# SUPPLIED TEXT
= Beginning of Section =
Coyne does have hard evidence for that, just as evolution theory has overwhelming supporting evidence in its favor, right? The above ain't just pure speculation on his or his church's part, right?

Friday, 18 November 2005

Kansas: setting the standard for progress

It's Kansas again, the state wallowing somewhere between the 13th and 14th century (now, was that CE or BCE?). It's trying to make up its mind what the word "science" means:

The changes in the official state definition are subtle and lawyerly, and involve mainly the removal of two words: "natural explanations." But they are a red flag to scientists, who say the changes obliterate the distinction between the natural and the supernatural that goes back to Galileo and the foundations of science.

The old definition reads in part, "Science is the human activity of seeking natural explanations for what we observe in the world around us." The new one calls science "a systematic method of continuing investigation that uses observation, hypothesis testing, measurement, experimentation, logical argument and theory building to lead to more adequate explanations of natural phenomena."

Adrian Melott, a physics professor at the University of Kansas who has long been fighting Darwin's opponents, said, "The only reason to take out 'natural explanations' is if you want to open the door to supernatural explanations."

Gerald Holton, a professor of the history of science at Harvard, said removing those two words and the framework they set means "anything goes."

...

The scientist's job description, said Steven Weinberg, a physicist and Nobel laureate at the University of Texas, is to search for natural explanations, just as a mechanic looks for mechanical reasons why a car won't run.

...
= End of Section =
# GIVEN INFORMATION
= Beginning of Section =
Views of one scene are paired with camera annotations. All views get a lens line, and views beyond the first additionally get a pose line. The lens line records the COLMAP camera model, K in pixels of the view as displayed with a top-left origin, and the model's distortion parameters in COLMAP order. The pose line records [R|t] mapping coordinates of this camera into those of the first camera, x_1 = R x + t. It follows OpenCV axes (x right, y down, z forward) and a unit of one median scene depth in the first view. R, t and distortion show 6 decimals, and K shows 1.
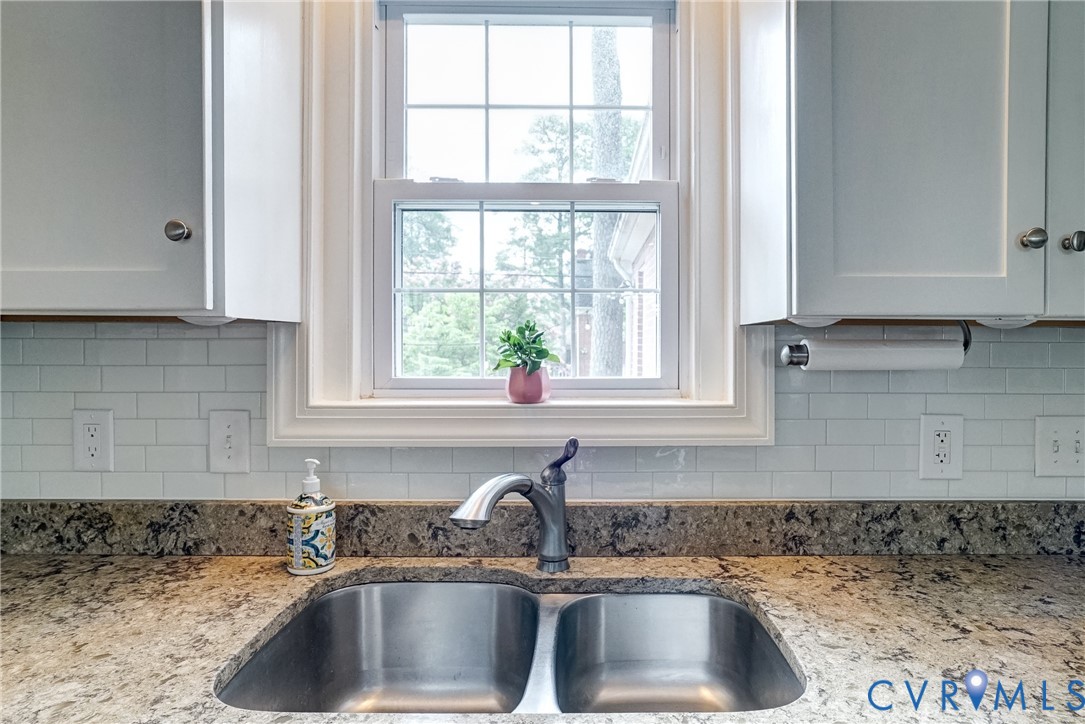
lens RADIAL K [[622.8, 0, 583.2], [0, 622.8, 355.3], [0, 0, 1]] dist [-0.034630, 0.019249]
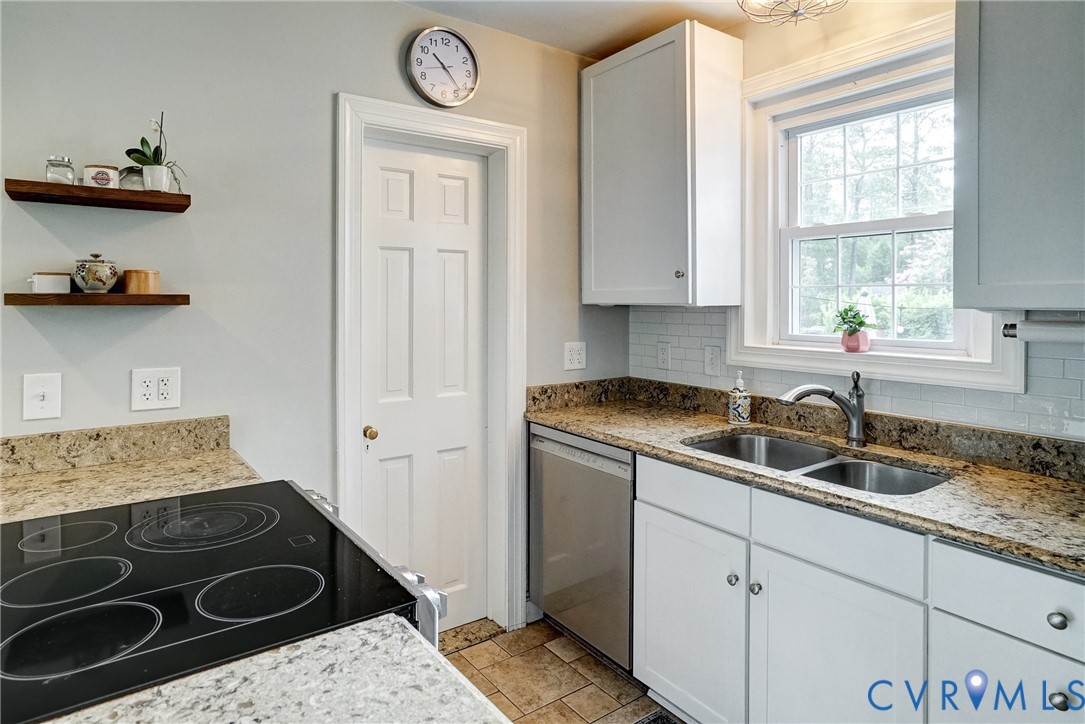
= End of Section =
# TASK INSTRUCTIONS
Please transcribe the stretch of the Kansas science-definition text from "The changes in" through "foundations of science.".

# SOLVED EXERCISE
The changes in the official state definition are subtle and lawyerly, and involve mainly the removal of two words: "natural explanations." But they are a red flag to scientists, who say the changes obliterate the distinction between the natural and the supernatural that goes back to Galileo and the foundations of science.